● 指示 1: 下の本文抜粋から、「コロナによって、リモートワー」で始まり「CEO co-founder 鎌田友和氏)」で終わる部分を一字一句そのまま書き写してください。
● 指示 2: 下の本文抜粋のプロフィール部分で、リノベーションの対象として挙げられているものをすべて列挙してください。

● 本文抜粋:
--
コロナによって、リモートワークを中心とした働き方の変化が起きていく中で、自宅の過ごし方や住居に求める環境やスペックも多様化している。特に、若い世代にいけばいくほど「中古住宅」という言葉にも抵抗感がなく、むしろ、それによって(自分が)手に入れたい暮らしを得られるのであれば、新築物件よりそちらを選択する傾向にもある、と今回取材をした起業家 鎌田氏は話す。物件余りの課題も顕在化する国内不動産業界。今回は、中古仲介とリノベーションをワンストップで提供するワンストップサービス「リノベ不動産」について、お話を伺いました。
プロフィール(代表取締役 CEO co-founder 鎌田友和氏)
1978年静岡県富士市出身。 国内外にグローバル展開する総合不動産企業にて、13年のキャリアの中で通算5,000件以上の不動産取引に関わる不動産のプロフェッショナル。2013年6月に株式会社WAKUWAKUを創業し、住宅のみならず、くらし・働き方・経営・文化・従来の考え方そのものをリノベーション。「パーソナライズ化された自分らしい豊かな暮らし」の実現のため、産業構造の課題を解決する、業界の枠組みを超えた革命を起こします。
--
● 資料抜粋:
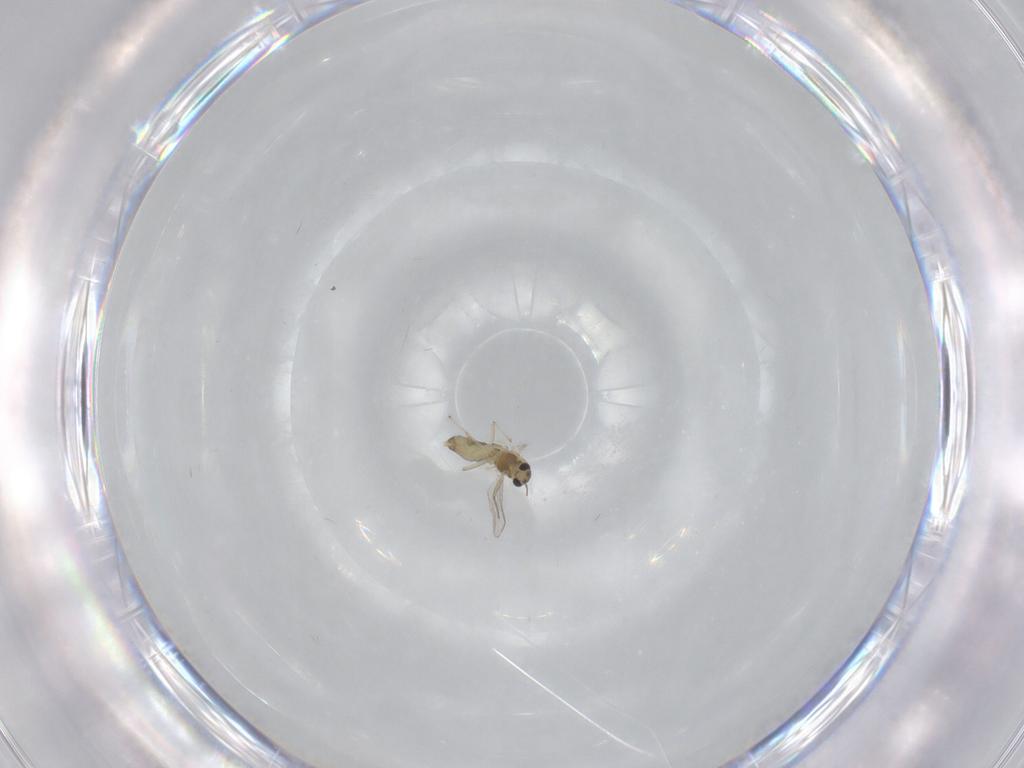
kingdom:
--
● 回答 1:
コロナによって、リモートワークを中心とした働き方の変化が起きていく中で、自宅の過ごし方や住居に求める環境やスペックも多様化している。特に、若い世代にいけばいくほど「中古住宅」という言葉にも抵抗感がなく、むしろ、それによって(自分が)手に入れたい暮らしを得られるのであれば、新築物件よりそちらを選択する傾向にもある、と今回取材をした起業家 鎌田氏は話す。物件余りの課題も顕在化する国内不動産業界。今回は、中古仲介とリノベーションをワンストップで提供するワンストップサービス「リノベ不動産」について、お話を伺いました。
プロフィール(代表取締役 CEO co-founder 鎌田友和氏)

● 回答 2: 住宅、くらし、働き方、経営、文化、従来の考え方そのもの